To deal with attacks on non-military targets, the Cyber Command also been discussing DOD’s authority to act in defense of the nation. The scope of DOD’s cyber efforts may continue to grow in the future, as foreign military cyber threats continue to affect private businesses. Industry will have to continue to assume responsibility for its own networks, but policing actions and international norms will also have to be used to deter malicious actors.

To determine when these policing actions can be done, DOD has been conducting exercises that simulate the amount of time national decision-makers will have to make in order to avoid the effects of denial-of-service or malware attacks.

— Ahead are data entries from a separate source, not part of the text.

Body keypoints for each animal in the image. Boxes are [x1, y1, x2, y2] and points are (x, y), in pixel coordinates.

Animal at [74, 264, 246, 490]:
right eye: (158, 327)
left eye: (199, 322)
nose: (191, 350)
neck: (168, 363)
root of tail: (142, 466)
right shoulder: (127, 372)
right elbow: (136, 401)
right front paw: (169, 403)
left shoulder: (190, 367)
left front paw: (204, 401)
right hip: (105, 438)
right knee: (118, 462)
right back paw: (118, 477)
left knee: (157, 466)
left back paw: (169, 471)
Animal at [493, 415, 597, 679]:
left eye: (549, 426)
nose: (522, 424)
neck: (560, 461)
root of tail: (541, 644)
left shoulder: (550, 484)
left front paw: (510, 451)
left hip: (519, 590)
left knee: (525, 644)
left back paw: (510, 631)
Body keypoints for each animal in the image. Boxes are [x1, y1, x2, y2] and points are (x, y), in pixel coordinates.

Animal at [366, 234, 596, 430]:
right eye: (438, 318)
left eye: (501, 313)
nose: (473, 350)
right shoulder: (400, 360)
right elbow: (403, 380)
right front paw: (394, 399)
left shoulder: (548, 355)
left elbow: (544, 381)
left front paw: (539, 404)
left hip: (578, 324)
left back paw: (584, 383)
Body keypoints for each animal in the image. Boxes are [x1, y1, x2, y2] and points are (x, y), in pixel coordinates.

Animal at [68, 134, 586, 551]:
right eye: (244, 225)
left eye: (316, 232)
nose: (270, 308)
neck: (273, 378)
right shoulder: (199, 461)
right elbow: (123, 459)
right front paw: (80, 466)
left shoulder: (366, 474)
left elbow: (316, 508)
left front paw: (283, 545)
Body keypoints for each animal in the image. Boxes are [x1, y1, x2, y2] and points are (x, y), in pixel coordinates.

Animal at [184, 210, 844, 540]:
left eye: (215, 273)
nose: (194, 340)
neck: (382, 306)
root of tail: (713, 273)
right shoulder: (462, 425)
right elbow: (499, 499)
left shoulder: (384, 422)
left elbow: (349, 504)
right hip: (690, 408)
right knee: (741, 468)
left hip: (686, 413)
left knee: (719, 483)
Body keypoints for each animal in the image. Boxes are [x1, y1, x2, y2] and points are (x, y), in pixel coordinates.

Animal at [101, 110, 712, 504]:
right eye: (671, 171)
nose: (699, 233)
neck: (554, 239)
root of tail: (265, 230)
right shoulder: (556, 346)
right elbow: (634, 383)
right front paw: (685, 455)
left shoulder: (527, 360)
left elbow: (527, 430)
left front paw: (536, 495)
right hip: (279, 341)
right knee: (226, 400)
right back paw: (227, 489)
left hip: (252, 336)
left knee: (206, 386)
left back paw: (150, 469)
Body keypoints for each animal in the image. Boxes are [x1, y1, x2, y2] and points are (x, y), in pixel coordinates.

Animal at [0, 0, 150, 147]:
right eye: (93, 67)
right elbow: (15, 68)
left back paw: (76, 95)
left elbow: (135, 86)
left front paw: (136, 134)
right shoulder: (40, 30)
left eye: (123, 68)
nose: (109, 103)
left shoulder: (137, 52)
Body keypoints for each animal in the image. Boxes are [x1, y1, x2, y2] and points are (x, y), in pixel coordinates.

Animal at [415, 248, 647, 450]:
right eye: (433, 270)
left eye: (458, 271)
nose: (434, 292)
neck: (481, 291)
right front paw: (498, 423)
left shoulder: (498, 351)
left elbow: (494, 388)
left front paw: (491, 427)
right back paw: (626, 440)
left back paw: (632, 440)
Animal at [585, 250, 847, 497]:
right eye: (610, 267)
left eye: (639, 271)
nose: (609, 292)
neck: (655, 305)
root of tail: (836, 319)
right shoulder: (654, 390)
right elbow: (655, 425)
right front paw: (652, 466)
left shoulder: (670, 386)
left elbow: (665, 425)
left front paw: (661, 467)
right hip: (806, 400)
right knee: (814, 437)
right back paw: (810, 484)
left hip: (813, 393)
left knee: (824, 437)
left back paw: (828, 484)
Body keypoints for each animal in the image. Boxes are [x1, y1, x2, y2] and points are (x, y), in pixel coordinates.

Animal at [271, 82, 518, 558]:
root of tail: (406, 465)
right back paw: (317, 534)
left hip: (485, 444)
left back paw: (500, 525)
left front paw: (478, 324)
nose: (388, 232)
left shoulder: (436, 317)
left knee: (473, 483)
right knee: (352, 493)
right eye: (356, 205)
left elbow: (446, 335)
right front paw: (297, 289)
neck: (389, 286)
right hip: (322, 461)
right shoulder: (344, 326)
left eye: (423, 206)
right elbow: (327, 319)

“The bottom line is, we want the authority, if these conditions are met, to act,” Davis said. “And so what we’re doing is we’re basically exercising, developing capabilities to stop something like that if the nation wants us to stop that. The president of the United States would have the authority to tell us to go do that. So what we’re building for our nation is exactly that – the capability to do something about an incident.”

The final area the command has been developing is trained cyber teams. The teams now include national mission teams that are focused abroad, combat mission teams that support combatant commands, and cyber protection teams that maintain cyber defense.

As budgets continue to become more constrained, the Cyber Command will be continuing to focus on human capital and training in order to build these teams.